Lift is an objective measure of "interestingness" that has been used in various fields including statistics.  It is also an option when we are data mining.  In case you've run across this measure and don't fully understand it, let me give you a quick summary of what it is, how it's calculated and some of its properties.

Much like the properties of support and confidence, lift attempts to use a numerical calculation to determine how importance a pattern or correlation is.  If we use the table below as a simple example we can kind of see that people who buy oranges, are less likely to buy an apple and vice versa (this is called a negative correlation), but in a data mining process we want to have an automated way to see this.  Lift is one option to automate and determine this.


To calculate lift, first find the support for both items together (in this case 2/20=10%.) and this will be your numerator.  Notice that I used the "% of total" version of support.  If you don't do this you will get a different answer and it will be wrong.  For the denominator, multiply the total support for both items together (bottom left and top right total values); in this case that would be 8/20 * 7/20 = 0.14.  The lift for buying apples and oranges together would be ~0.714 for this example.

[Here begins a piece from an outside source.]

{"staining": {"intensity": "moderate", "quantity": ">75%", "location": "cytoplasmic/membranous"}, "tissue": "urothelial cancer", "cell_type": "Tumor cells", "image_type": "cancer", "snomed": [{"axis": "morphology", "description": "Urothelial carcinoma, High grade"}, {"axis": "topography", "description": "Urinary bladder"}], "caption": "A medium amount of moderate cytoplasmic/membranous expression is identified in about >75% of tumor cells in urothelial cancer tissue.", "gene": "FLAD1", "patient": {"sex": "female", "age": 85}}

So what does this 0.714 mean really?  If, the lift were to work out to equal exactly 1, then that would mean that there is no correlation at all between the 2 items.  Since, our lift is less than 1, it means that there is a negative correlation (that's what we could see with our own intuition before we started).  If the lift turns out to be greater than 1, then there is a positive correlation.  If you look at how lift is calculated you will notice that because all of the values that go into the fraction are positive counts (or fractions of positive counts), the value of lift always has to be positive (>0).  It can get really BIG though.  If I change the table above to have lots of transactions without apples or oranges, then I can get a really big number for my lift

If you do the same calculation we did above on this table, you get a lift of 357,143.32. This huge swing in the lift value is the greatest limitation of lift in data mining.  The only thing I changed in the data I was analyzing was the number of transactions that didn't have apples or oranges.  Intuitively this shouldn't make any difference whether the correlation is interesting or not.  That is why data mining has developed other measures of interestingness that are called null-invariant.  Null-invariant measures aren't sensitive to that lower right value in the table.  Eventually I'll write a blog post about those and add a link here, but that won't be tonight.